QUOTED PASSAGE
____

But none of them thought to notify their customers as to why they were closed either on social media or by simply putting a sign in the window. So that means that the sign that is in the window, proclaiming one’s business hours, is now something the customer is less likely to trust.
This is a strong statement but, in my own case, I had a crew of people coming to my house to work on a landscaping project so I promised a certain food, knowing that the place that makes it is open early. Well, theoretically. After making the drive to pick up their tasty treats, they were closed. No sign in the window. No notification on social media. Nothing.
This was the second time I made a special trip to this place to reward crews working for me and the second time - and now the last time - where they were closed for some reason.
Both times - no sign in the window. So I assume now that the sign that has their hours is just a lie or a suggestion. And I also know that I cannot rely on them to be open so I’m just not going to make the trip.
One fewer customer.
While I am absolutely no fan of Starbucks - neither their business model nor their product - I will say that their beautifully-decorated stores are open when they say they will be with uniformed team members in place to fill orders. They will sell you their product when they say they’re open with no excuses the moment the doors open. Maybe that’s why there’s always a line?
Furthermore, in our tourism economy, many people come to town looking to the Internet for specific types of experiences be that boat rentals or just a great margarita or a cup of coffee in the morning. While many, many local business owners denounce Yelp and TripAdvisor the fact is that these services are useful to travelers and part of the reason is that they have your business hours on them.
Or, at least, they should.
So is there a time when you shouldn’t follow that sign I the window? Perhaps.
There was a place in the town that I came from that made empanadas, a truly wonderful fried pastry that is filled with savory goodness. That store only made so many empanadas a day and, when they were sold out, they closed.
If you knew the store you knew this fact and you knew you had better get there early. Furthermore, they had a Twitter account and they would tweet out what kind of empanadas they had and then tweet again when they were gone. This created incredible demand and would drive traffic.
This place was so popular they didn’t have a sign - not even one with their hours. Just a Twitter account. And wonderful empanadas.
This is the perfect case for embracing social media and, even more so, Twitter. It creates a sense of urgency and, photos of the product at the outset of the day creates additional demand. With today’s smart phones and their incredible cameras it’s a great opportunity with almost no time investment and a huge Twitter or social media following is never a bad thing.
No matter what, consistency is a huge factor in sustainability in business. Being open when you say you’re open and otherwise being an organization that your customers can rely on means they’ll have fewer obstacles to returning and telling their friends.
Oh, and I got this idea from the sign in the window, in case you were wondering.

____

WHAT YOU ARE ASKED TO DO
Write out the part of the passage on posted business hours that opens with the words containing "This was the" and closes with "make the trip.". Rely solely on the passage about posted business hours above.

RECORDED DATA
____

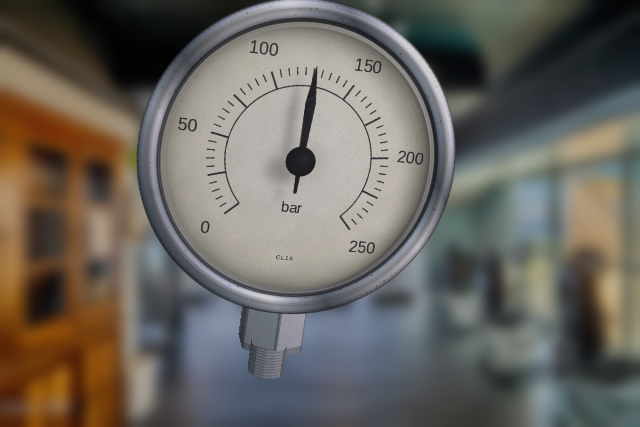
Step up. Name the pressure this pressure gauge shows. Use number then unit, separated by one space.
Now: 125 bar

____

SOLUTION
This was the second time I made a special trip to this place to reward crews working for me and the second time - and now the last time - where they were closed for some reason.
Both times - no sign in the window. So I assume now that the sign that has their hours is just a lie or a suggestion. And I also know that I cannot rely on them to be open so I’m just not going to make the trip.